Source: IOL News
‘Few issues have so divided politicians, policymakers, education officials, school governing bodies, principals, teachers, learners and the public as what to do about teenage pregnancy.”
This was Gauteng MEC Barbara Creecy’s opening line in Turffontein, Joburg, yesterday at a colloquium to discuss ways of reducing teenage pregnancy.
Creecy said even though the number of pupils falling pregnant was decreasing in Gauteng, the Education Department would continue to bolster efforts to fight what remained a huge societal problem.
She said pupils who did not perform well at school wereat greater risk of falling pregnant.
“If girls feel that they’re not performing well academically, won’t pass matric and reach their dreams, they seek other ways to affirm themselves in society and other ways to affirm their adulthood,” she said.
Lisa Vetten, a gender activist and researcher at the Tshwaranang Legal Advocacy Centre, said girls with much older boyfriends tended to be at risk of engaging in unsafe sex and falling pregnant.
She said research had shown that these girls, who were also prone to being physically abused, tended to give in to sex out of fear, and their first sexual encounter was likely to be forced.

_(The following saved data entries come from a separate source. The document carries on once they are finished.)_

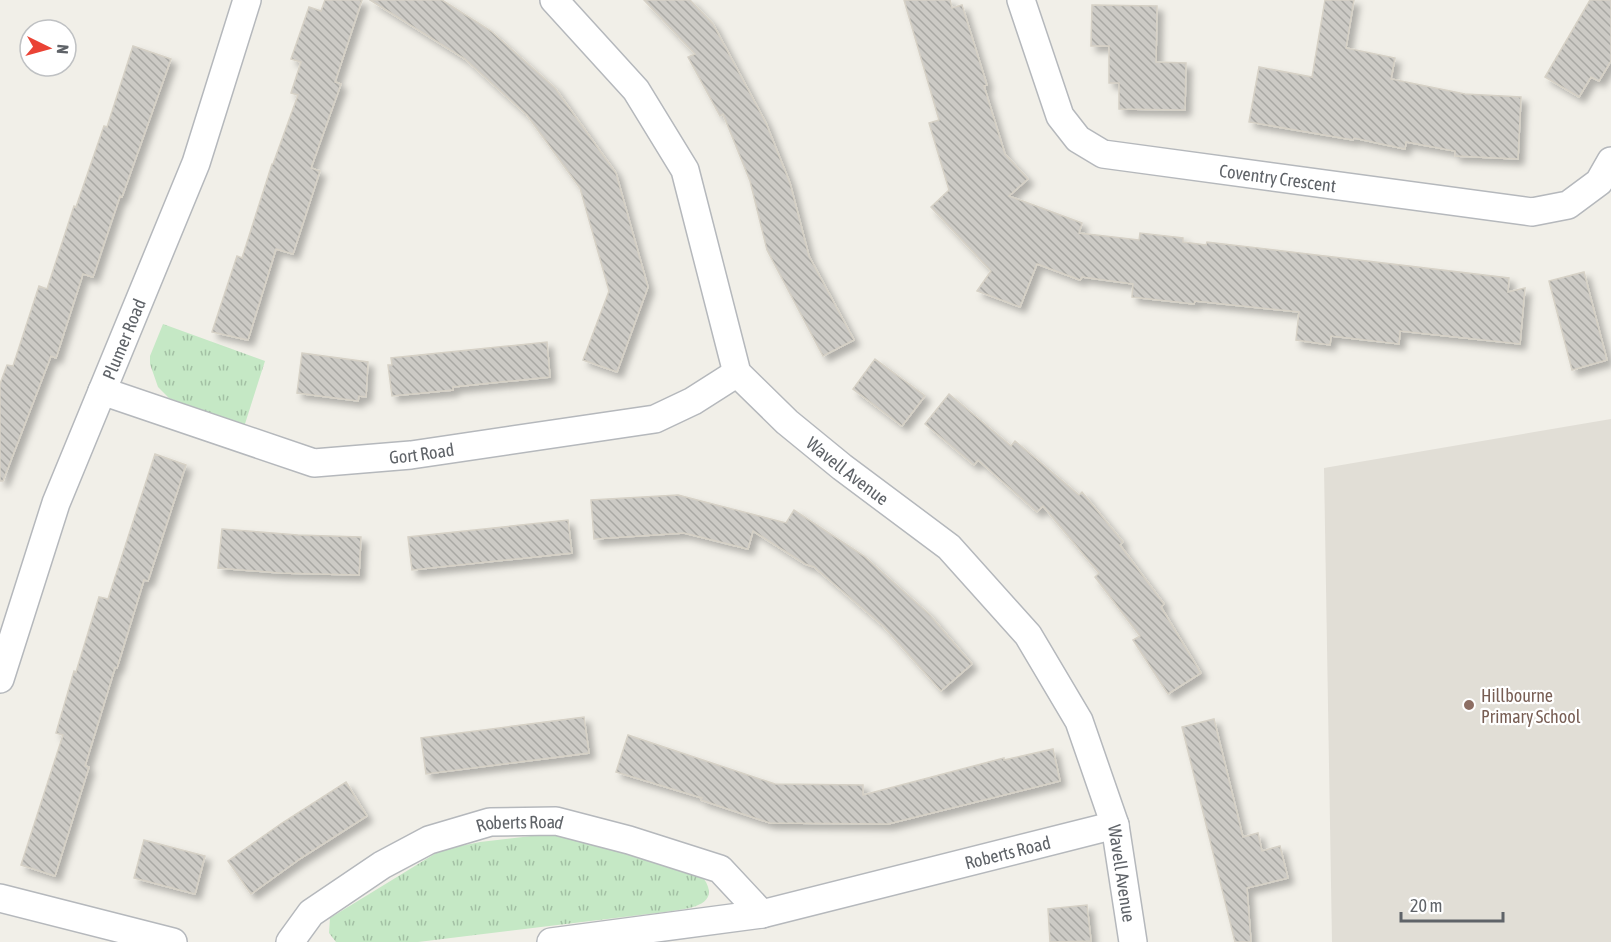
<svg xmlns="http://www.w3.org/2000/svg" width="1611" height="942" font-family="'Asap Condensed',sans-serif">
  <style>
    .education { fill: #e1ded6 }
    .grass { fill: url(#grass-tufts) }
    .building { fill: url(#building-back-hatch); stroke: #d6d1c6; stroke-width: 1.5; filter: url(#shadow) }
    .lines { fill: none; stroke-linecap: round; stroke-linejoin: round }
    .minor-casing { stroke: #b5b8bc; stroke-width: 30 }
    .minor { stroke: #fff; stroke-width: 27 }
    .education-dot { fill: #8d6e63; stroke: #fff; stroke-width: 2 }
    .labels { text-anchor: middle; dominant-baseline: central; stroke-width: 4.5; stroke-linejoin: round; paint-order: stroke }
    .street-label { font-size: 18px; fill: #5f6368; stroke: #fff }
    .education-label { font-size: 18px; fill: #785e54; stroke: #fff; text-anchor: start }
  </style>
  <defs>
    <pattern id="grass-tufts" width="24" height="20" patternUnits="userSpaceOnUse" patternTransform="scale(1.5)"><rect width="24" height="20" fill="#c5e8c5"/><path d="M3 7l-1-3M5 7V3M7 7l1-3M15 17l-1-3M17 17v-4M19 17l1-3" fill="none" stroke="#a3c0a4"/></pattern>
    <pattern id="building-back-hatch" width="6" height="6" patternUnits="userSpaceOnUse" patternTransform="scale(1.5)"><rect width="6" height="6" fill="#cccac5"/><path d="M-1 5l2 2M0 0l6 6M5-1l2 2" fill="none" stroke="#a9a8a4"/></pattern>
    <filter id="shadow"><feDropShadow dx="5.5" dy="5.5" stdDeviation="3" flood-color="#0004"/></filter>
  </defs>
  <rect width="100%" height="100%" fill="#f1efe8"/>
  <!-- education -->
  <path class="education" d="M1611 419V942H1332L1324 468Z"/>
  <!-- grass -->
  <path class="grass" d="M163 324 265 361 244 427 169 398 158 387 150 364V356Z
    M556 833 598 842 702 876C725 907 685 909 665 912L418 942H336L329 933 330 918 441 850 480 842Z"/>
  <!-- building -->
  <path class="building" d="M325 0H362L335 82 341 84 311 168 320 171 293 254 276 249 248 340 212 332 237 256 242 258 272 164H273L298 95 291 93 301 62 291 59 309 7 321 11Z
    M370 0H442L491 31 555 88 616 173 648 287 617 372 583 360 609 291 580 188 527 115 465 59Z
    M644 0H690L713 24 766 123 790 183 809 256 854 340 823 356 767 250 750 181 723 114 720 116 688 57 695 54Z
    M904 0H950L952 8 962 5 987 85 984 86 1005 154 1028 179 1009 196 1082 223 1079 233 1139 240 1140 233 1183 238V242L1206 245 1207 242 1509 278 1508 292 1525 288 1520 344 1400 331 1399 344 1331 336 1330 345 1296 340 1299 312 1195 301 1194 304 1132 297 1133 284 1082 277 1080 280 1037 264 1020 307 977 291 991 271 931 207 949 190 929 123 939 120Z
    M1325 0H1354L1346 48 1395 58 1391 79 1465 94 1521 97 1518 159 1455 156V151L1406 142 1405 149 1354 138 1353 140 1249 122 1259 67 1312 77Z
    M1590 0H1611V61L1599 81 1591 77 1579 97 1545 77Z
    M1092 5 1157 6 1156 62 1186 63 1185 110 1119 109V83H1109V46H1091Z
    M133 46 171 59 122 197 120 196 93 277 83 274 56 358 51 356 3 481H0V384L7 365 13 366 39 286 47 289 74 206 76 207 104 126 107 127Z
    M1584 272 1607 360 1572 370 1549 281Z
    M547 342 550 377 453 387V390L392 396 388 365H392L391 358Z
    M302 353 368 362 366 397 359 396 358 401 297 393Z
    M875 359 925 396 902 426 853 389Z
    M949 394 1011 446 1015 441 1079 495 1082 492 1123 542 1120 545 1164 604 1161 607 1201 673 1168 694 1133 640 1140 636 1095 577 1099 573 1043 506 1037 512 978 460 974 465 925 424Z
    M155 454 186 465 148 581 144 580 117 668H115L85 766 89 767 55 876 21 865 63 735 56 733 74 671 76 672 99 597 108 599Z
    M678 495 786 523 794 510 864 556 929 614 972 664 941 691 883 626 814 567 805 564 753 531 748 549 684 533 594 539 591 500Z
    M568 520 572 553 412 570 408 537Z
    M222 529 298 535 361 537 359 575 280 573 218 568Z
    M584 717 589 753 426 774 421 738Z
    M1214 719 1243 837 1258 833 1262 851 1280 846 1288 878 1247 888 1251 942H1235L1182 727Z
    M628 735 775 784 863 785V795L1004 758V760L1053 749 1060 781 888 824 770 823 701 800 702 798 616 772Z
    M346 782 367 816 301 858 251 894 228 861 282 823Z
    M144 840 205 856 195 894 134 878Z
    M1087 905 1091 941 1050 942 1048 909Z"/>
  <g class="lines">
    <defs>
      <g id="minor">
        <path id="s1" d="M554 0 636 90 685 170 737 373 787 422 842 467 949 547 1028 635 1079 721 1115 825 1133 942"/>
        <path id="s2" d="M1021 0 1060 116 1078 139 1103 154 1532 212 1568 205 1599 182 1611 161"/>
        <path id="s3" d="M102 391 314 463 411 455 655 419 693 401 737 373"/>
        <path id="s4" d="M0 679 56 503 196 163 247 0"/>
        <path d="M0 898 173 942"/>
        <path id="s5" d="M290 942 311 913 382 865 429 840 490 822 556 821 629 840 720 869 762 914"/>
        <path id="s6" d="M551 942 762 914 1115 825"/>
      </g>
    </defs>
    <!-- minor casing -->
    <use href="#minor" class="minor-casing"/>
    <!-- minor -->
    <use href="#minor" class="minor"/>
  </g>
  <!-- markers -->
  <circle class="education-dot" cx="1469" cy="705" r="6"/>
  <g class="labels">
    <!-- street labels -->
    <g class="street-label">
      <text stroke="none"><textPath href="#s2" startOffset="357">Coventry Crescent</textPath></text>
      <text stroke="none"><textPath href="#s4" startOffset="362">Plumer Road</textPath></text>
      <text stroke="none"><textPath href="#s3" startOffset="332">Gort Road</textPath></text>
      <text stroke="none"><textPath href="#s1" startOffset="573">Wavell Avenue</textPath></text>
      <text stroke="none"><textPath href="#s5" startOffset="268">Roberts Road</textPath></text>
      <text stroke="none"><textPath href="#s6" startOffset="466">Roberts Road</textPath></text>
      <text stroke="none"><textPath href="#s1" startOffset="1077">Wavell Avenue</textPath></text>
    </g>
    <!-- education labels -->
    <g class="education-label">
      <text x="1481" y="695">Hillbourne<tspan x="1481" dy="21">Primary School</tspan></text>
    </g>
  </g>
  <!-- north arrow -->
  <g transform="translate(48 48) rotate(95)"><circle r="28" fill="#ffffff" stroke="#bfc1c3" stroke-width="1.5"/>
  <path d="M0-4.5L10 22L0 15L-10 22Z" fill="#ea4335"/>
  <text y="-9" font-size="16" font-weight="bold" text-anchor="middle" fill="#5f6368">N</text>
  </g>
  <!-- scale -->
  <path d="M1401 912v9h102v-9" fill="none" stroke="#5f6368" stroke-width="3"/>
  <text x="1410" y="912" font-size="18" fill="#5f6368" stroke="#ffffff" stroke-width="4.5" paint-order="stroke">20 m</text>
</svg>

Vetten said even though teenage pregnancies were condemned publicly, vulnerable young women were often under pressure from their partners and families to “prove their fertility”.
“There’s a difference between what people say publicly about teenage pregnancy and what they say privately. People may openly say teenage pregnancy is bad, but girls are under a lot of pressure to prove their fertility from their families and communities,” she said.
Vetten said girls needed to be taught about gender violence.
Dr Elizabeth Floyd from the Gauteng Department of Health said social issues such as alcohol and drug abuse and unemployment often led to risky sexual behaviour.
She said drug habits propelled young men to turn to crime for money, and women into prostitution.
Floyd also said young women engaged in “transactional sex” for financial security.
She said young women tended to find older, mobile men with money, “3Ms” - and used sex for survival.
Dr Misheck Ndebele, a lecturer at the Wits School of Education, said globally, sexually transmitted infections were increasing among adolescents.
He said the lack of accurate information about HIV/Aids, sexuality and personal skills on safe sex contributed to risky sexual behaviour.
The breakdown of family structures and the lack of parental monitoring was a huge contributor to risky behaviour by children.
Ndebele called on the government to reintroduce religious education, which “shapes the characters of young people”.
“Why did the government do away with religious studies? Research has shown there’s a link between religion - and I’m not talking about Christianity but all religions – and young people and risky behaviour,” he said.